Meteorologists have developed finely-tuned instruments and computers to measure natural forces that help them predict the weather.  But 2000 years ago weather was a bit of a mystery.  No one could pin down the wind.  You couldn’t find its starting point or know when it would shift direction.  It was always doing something unexpected.  And so Our Lord used this natural phenomenon to illustrate how surprising life is when you try to follow the Spirit.

On the face of it, the Holy Spirit’s work doesn’t always seem to follow human logic.  And that shouldn’t surprise us; earthly things are not like heavenly things.  Earthly expectations don’t always predict or reflect heavenly realities.  So being “born from above” is not just a patched-up earthly existence.  It’s not a predictable progression towards a nobler version of the human self.  Rather it’s a bracing gust of wind from a God who loves to challenge assumptions and turn things upside down.
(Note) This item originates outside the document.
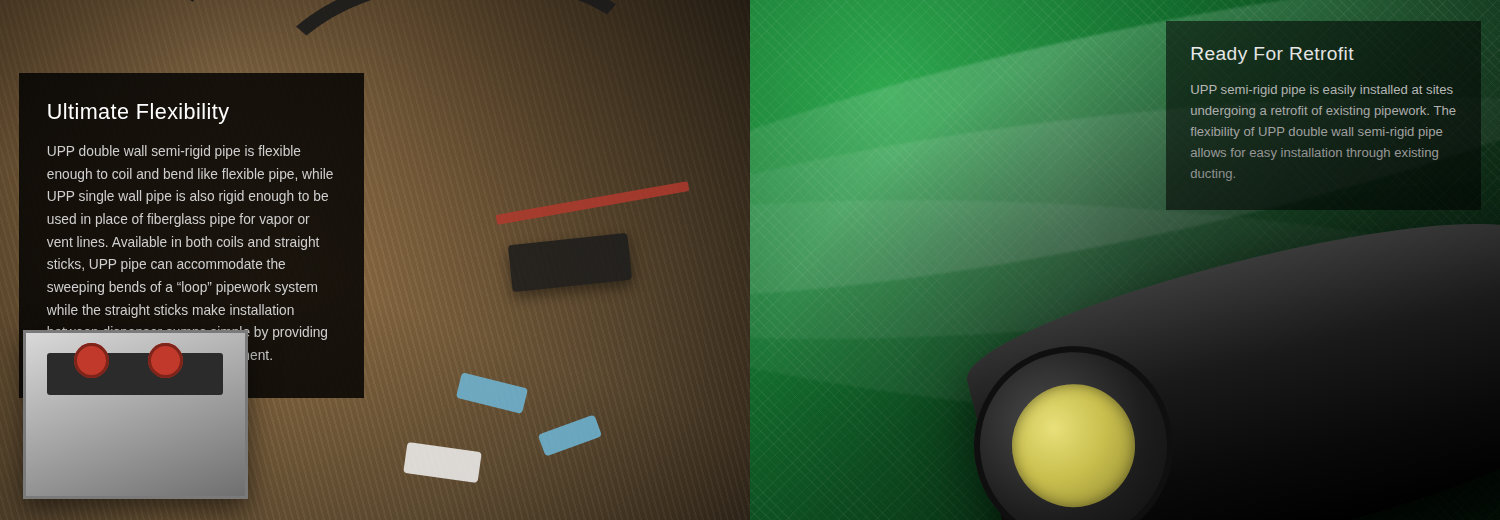Ultimate Flexibility
UPP double wall semi-rigid pipe is flexible enough to coil and bend like flexible pipe, while UPP single wall pipe is also rigid enough to be used in place of fiberglass pipe for vapor or vent lines. Available in both coils and straight sticks, UPP pipe can accommodate the sweeping bends of a “loop” pipework system while the straight sticks make installation between dispenser sumps simple by providing a square pipe entry into containment.
Ready For Retrofit
UPP semi-rigid pipe is easily installed at sites undergoing a retrofit of existing pipework. The flexibility of UPP double wall semi-rigid pipe allows for easy installation through existing ducting.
Nicodemus came to Jesus looking for clarity, for a better understanding of what Our Lord was teaching.  But Jesus didn’t just take him one step further in his faith; he turned his whole world upside down.  He told Nicodemus that he had to be “born from above” if he wanted to fully understand him.  Nicodemus needed to embrace a whole new way of living, a way guided by the sometimes gusty wind of the Spirit.

God may be unpredictable and yet he is completely trustworthy.  Whether the wind of his Spirit blows hard or gently, he will always respond to our faith with more grace and a deeper relationship with him.  So we should let the mistakes of the past and the lessons learned from them strengthen our faith both now and in the future.